● **YOUR OBJECTIVE**:
Print out the data exactly, keeping every image out of it.

········

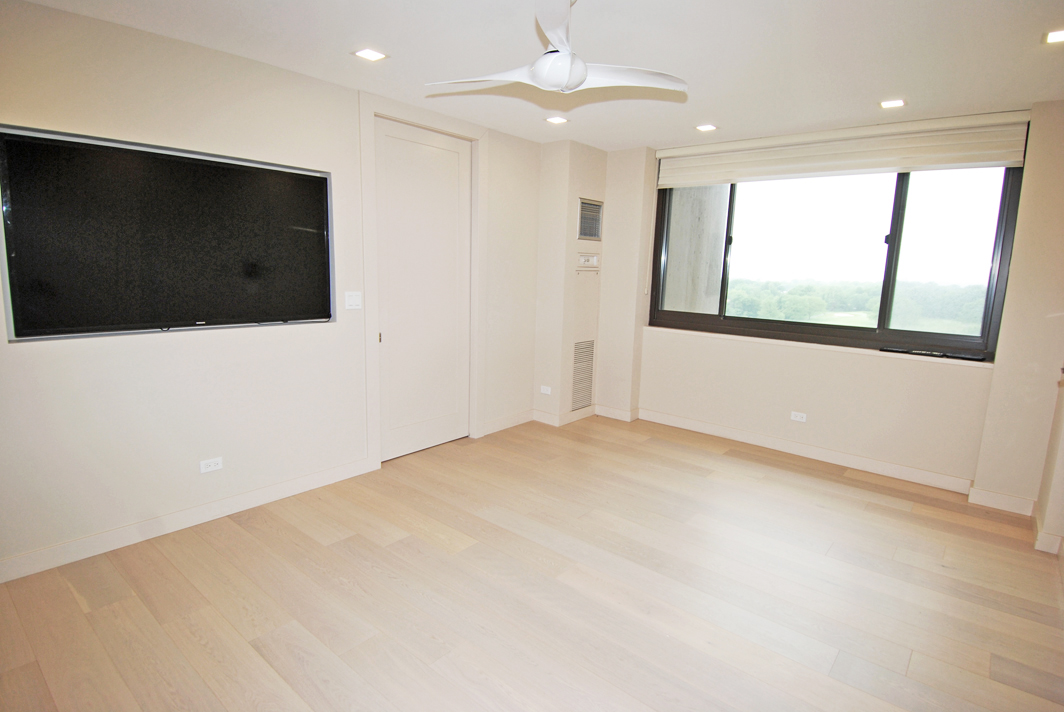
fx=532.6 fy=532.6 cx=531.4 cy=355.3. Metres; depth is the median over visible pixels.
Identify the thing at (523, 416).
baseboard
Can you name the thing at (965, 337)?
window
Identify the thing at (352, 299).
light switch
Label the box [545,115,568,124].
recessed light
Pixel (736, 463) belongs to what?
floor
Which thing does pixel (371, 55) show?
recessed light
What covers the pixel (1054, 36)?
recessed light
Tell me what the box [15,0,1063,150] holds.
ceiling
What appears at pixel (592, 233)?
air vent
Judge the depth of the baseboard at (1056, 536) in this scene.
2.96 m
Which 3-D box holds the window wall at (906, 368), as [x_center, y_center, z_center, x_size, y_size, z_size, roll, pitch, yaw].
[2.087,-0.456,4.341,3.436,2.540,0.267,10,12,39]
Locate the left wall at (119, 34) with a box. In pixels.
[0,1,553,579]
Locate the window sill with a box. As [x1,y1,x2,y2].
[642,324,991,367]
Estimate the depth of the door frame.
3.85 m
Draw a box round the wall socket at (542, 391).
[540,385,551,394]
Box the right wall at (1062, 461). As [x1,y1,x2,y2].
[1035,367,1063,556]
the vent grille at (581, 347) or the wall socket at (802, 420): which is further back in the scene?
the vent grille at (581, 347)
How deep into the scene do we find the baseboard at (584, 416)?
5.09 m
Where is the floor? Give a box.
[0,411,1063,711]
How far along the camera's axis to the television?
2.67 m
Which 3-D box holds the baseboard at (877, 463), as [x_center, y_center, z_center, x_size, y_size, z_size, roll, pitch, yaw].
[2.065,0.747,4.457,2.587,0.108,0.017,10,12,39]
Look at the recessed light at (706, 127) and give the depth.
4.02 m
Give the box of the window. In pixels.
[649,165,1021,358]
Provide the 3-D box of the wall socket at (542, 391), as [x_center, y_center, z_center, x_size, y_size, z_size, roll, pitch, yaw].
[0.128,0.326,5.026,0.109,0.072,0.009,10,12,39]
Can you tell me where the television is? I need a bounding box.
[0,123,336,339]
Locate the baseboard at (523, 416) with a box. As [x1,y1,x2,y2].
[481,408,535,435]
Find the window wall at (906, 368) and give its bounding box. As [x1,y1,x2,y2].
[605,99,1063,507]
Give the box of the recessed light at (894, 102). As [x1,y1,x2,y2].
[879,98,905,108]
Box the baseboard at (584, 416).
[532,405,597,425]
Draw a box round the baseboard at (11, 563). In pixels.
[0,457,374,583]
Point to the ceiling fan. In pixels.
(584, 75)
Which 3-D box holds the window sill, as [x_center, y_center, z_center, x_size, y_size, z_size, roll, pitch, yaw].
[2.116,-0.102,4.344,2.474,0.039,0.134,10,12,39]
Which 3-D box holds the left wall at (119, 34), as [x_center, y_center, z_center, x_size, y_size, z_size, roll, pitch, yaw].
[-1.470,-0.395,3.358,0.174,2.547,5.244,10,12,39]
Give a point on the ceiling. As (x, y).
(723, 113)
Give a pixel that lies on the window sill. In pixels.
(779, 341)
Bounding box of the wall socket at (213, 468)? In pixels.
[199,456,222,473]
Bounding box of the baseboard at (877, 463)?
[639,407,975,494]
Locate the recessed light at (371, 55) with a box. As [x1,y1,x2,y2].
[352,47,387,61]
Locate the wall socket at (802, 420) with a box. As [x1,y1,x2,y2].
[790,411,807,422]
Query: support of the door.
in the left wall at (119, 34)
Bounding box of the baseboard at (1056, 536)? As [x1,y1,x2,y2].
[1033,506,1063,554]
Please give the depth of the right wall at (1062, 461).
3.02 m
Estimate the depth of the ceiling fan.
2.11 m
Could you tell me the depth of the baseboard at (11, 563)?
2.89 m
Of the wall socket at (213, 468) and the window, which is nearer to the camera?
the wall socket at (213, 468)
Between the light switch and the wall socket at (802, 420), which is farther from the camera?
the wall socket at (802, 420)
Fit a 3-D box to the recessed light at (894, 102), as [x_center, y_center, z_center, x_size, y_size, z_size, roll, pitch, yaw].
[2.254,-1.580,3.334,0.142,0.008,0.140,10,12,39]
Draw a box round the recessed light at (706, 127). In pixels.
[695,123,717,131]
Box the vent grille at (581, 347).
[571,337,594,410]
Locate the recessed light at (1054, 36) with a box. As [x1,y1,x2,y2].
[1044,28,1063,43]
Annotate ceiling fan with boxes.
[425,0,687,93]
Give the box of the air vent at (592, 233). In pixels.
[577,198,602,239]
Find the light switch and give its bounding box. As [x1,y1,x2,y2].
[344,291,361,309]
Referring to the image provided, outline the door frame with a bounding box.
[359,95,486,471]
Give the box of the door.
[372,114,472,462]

········

● **RESPONSE**:
fx=532.6 fy=532.6 cx=531.4 cy=355.3. Metres; depth is the median over visible pixels.
Identify the thing at (523, 416).
baseboard
Can you name the thing at (965, 337)?
window
Identify the thing at (352, 299).
light switch
Label the box [545,115,568,124].
recessed light
Pixel (736, 463) belongs to what?
floor
Which thing does pixel (371, 55) show?
recessed light
What covers the pixel (1054, 36)?
recessed light
Tell me what the box [15,0,1063,150] holds.
ceiling
What appears at pixel (592, 233)?
air vent
Judge the depth of the baseboard at (1056, 536) in this scene.
2.96 m
Which 3-D box holds the window wall at (906, 368), as [x_center, y_center, z_center, x_size, y_size, z_size, roll, pitch, yaw].
[2.087,-0.456,4.341,3.436,2.540,0.267,10,12,39]
Locate the left wall at (119, 34) with a box. In pixels.
[0,1,553,579]
Locate the window sill with a box. As [x1,y1,x2,y2].
[642,324,991,367]
Estimate the depth of the door frame.
3.85 m
Draw a box round the wall socket at (542, 391).
[540,385,551,394]
Box the right wall at (1062, 461). As [x1,y1,x2,y2].
[1035,367,1063,556]
the vent grille at (581, 347) or the wall socket at (802, 420): which is further back in the scene?
the vent grille at (581, 347)
How deep into the scene do we find the baseboard at (584, 416)?
5.09 m
Where is the floor? Give a box.
[0,411,1063,711]
How far along the camera's axis to the television?
2.67 m
Which 3-D box holds the baseboard at (877, 463), as [x_center, y_center, z_center, x_size, y_size, z_size, roll, pitch, yaw].
[2.065,0.747,4.457,2.587,0.108,0.017,10,12,39]
Look at the recessed light at (706, 127) and give the depth.
4.02 m
Give the box of the window. In pixels.
[649,165,1021,358]
Provide the 3-D box of the wall socket at (542, 391), as [x_center, y_center, z_center, x_size, y_size, z_size, roll, pitch, yaw].
[0.128,0.326,5.026,0.109,0.072,0.009,10,12,39]
Can you tell me where the television is? I need a bounding box.
[0,123,336,339]
Locate the baseboard at (523, 416) with a box. As [x1,y1,x2,y2].
[481,408,535,435]
Find the window wall at (906, 368) and give its bounding box. As [x1,y1,x2,y2].
[605,99,1063,507]
Give the box of the recessed light at (894, 102). As [x1,y1,x2,y2].
[879,98,905,108]
Box the baseboard at (584, 416).
[532,405,597,425]
Draw a box round the baseboard at (11, 563). In pixels.
[0,457,374,583]
Point to the ceiling fan. In pixels.
(584, 75)
Which 3-D box holds the window sill, as [x_center, y_center, z_center, x_size, y_size, z_size, roll, pitch, yaw].
[2.116,-0.102,4.344,2.474,0.039,0.134,10,12,39]
Which 3-D box holds the left wall at (119, 34), as [x_center, y_center, z_center, x_size, y_size, z_size, roll, pitch, yaw].
[-1.470,-0.395,3.358,0.174,2.547,5.244,10,12,39]
Give a point on the ceiling. As (x, y).
(723, 113)
Give a pixel that lies on the window sill. In pixels.
(779, 341)
Bounding box of the wall socket at (213, 468)? In pixels.
[199,456,222,473]
Bounding box of the baseboard at (877, 463)?
[639,407,975,494]
Locate the recessed light at (371, 55) with a box. As [x1,y1,x2,y2].
[352,47,387,61]
Locate the wall socket at (802, 420) with a box. As [x1,y1,x2,y2].
[790,411,807,422]
Query: support of the door.
in the left wall at (119, 34)
Bounding box of the baseboard at (1056, 536)? As [x1,y1,x2,y2].
[1033,506,1063,554]
Please give the depth of the right wall at (1062, 461).
3.02 m
Estimate the depth of the ceiling fan.
2.11 m
Could you tell me the depth of the baseboard at (11, 563)?
2.89 m
Of the wall socket at (213, 468) and the window, which is nearer to the camera?
the wall socket at (213, 468)
Between the light switch and the wall socket at (802, 420), which is farther from the camera?
the wall socket at (802, 420)
Fit a 3-D box to the recessed light at (894, 102), as [x_center, y_center, z_center, x_size, y_size, z_size, roll, pitch, yaw].
[2.254,-1.580,3.334,0.142,0.008,0.140,10,12,39]
Draw a box round the recessed light at (706, 127). In pixels.
[695,123,717,131]
Box the vent grille at (581, 347).
[571,337,594,410]
Locate the recessed light at (1054, 36) with a box. As [x1,y1,x2,y2].
[1044,28,1063,43]
Annotate ceiling fan with boxes.
[425,0,687,93]
Give the box of the air vent at (592, 233). In pixels.
[577,198,602,239]
Find the light switch and give its bounding box. As [x1,y1,x2,y2].
[344,291,361,309]
Referring to the image provided, outline the door frame with a bounding box.
[359,95,486,471]
Give the box of the door.
[372,114,472,462]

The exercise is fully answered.